§ **TASK PROMPT**
Select, from the data, each line where "Telefon" occurs.

§ **SOURCE INFORMATION**
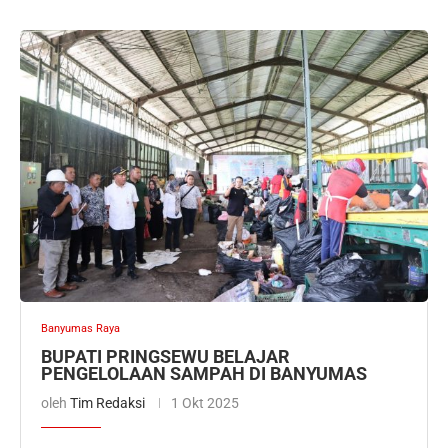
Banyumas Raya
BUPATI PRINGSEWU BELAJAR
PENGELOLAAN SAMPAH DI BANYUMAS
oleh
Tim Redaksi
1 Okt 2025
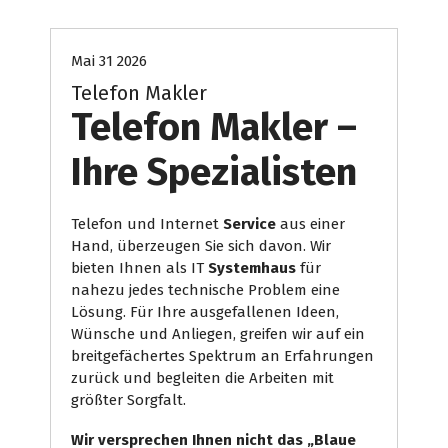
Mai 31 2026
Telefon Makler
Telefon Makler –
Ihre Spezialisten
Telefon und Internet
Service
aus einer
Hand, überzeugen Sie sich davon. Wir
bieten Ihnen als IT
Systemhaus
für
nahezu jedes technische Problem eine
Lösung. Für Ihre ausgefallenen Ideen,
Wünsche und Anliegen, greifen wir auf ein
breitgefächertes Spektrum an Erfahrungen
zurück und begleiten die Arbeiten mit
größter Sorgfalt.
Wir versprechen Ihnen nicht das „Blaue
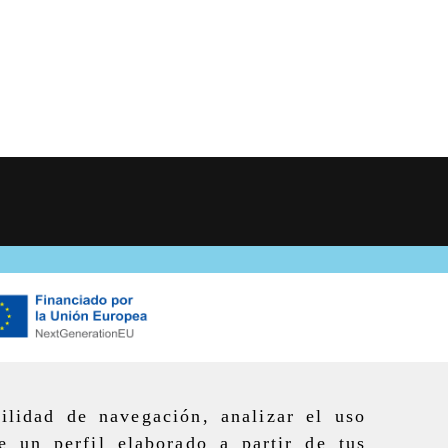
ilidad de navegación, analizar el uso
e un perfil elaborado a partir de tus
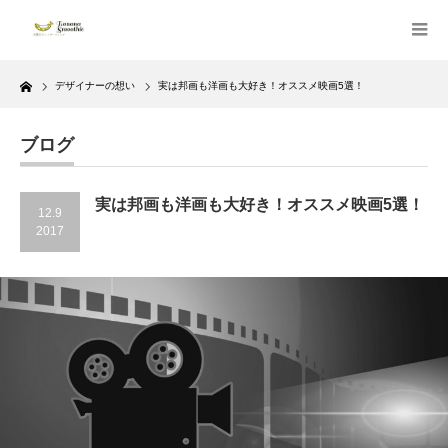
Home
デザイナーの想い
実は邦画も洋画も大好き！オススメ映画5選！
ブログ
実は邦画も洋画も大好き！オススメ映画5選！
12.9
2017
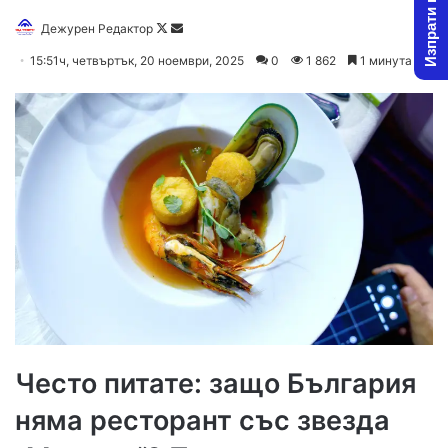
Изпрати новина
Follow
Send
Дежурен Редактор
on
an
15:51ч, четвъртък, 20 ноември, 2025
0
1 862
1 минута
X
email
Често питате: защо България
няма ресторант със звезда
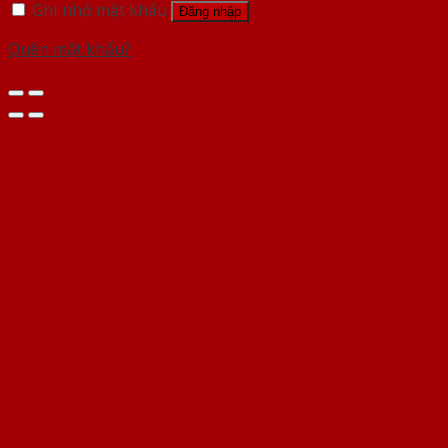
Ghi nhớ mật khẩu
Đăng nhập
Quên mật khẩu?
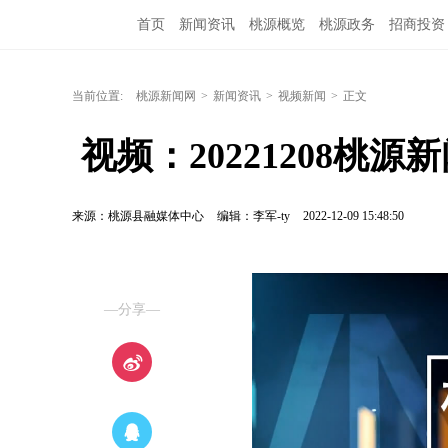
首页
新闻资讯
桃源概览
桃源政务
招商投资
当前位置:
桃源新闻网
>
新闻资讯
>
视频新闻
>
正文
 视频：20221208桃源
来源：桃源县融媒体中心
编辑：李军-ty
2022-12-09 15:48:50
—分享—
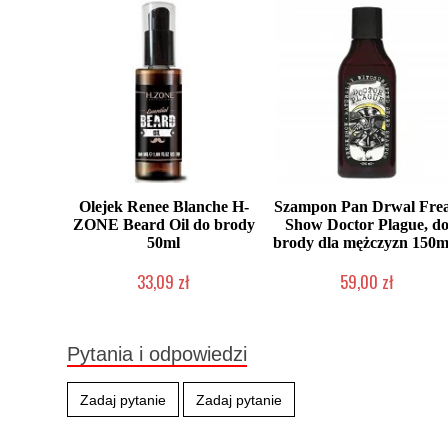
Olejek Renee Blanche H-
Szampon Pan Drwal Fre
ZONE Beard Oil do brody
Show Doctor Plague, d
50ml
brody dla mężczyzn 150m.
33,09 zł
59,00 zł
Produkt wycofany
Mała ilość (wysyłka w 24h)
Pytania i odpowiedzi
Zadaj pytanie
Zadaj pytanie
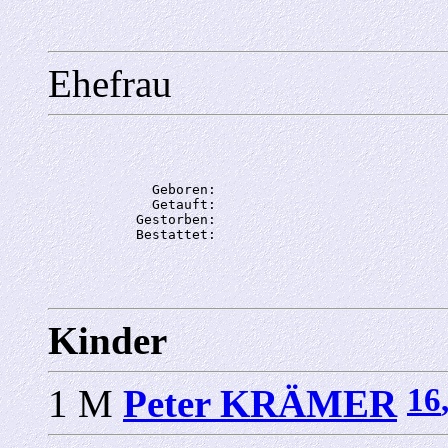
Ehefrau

§ **EXERCISE ANSWER**
Telefon Makler
Telefon Makler –
Telefon und Internet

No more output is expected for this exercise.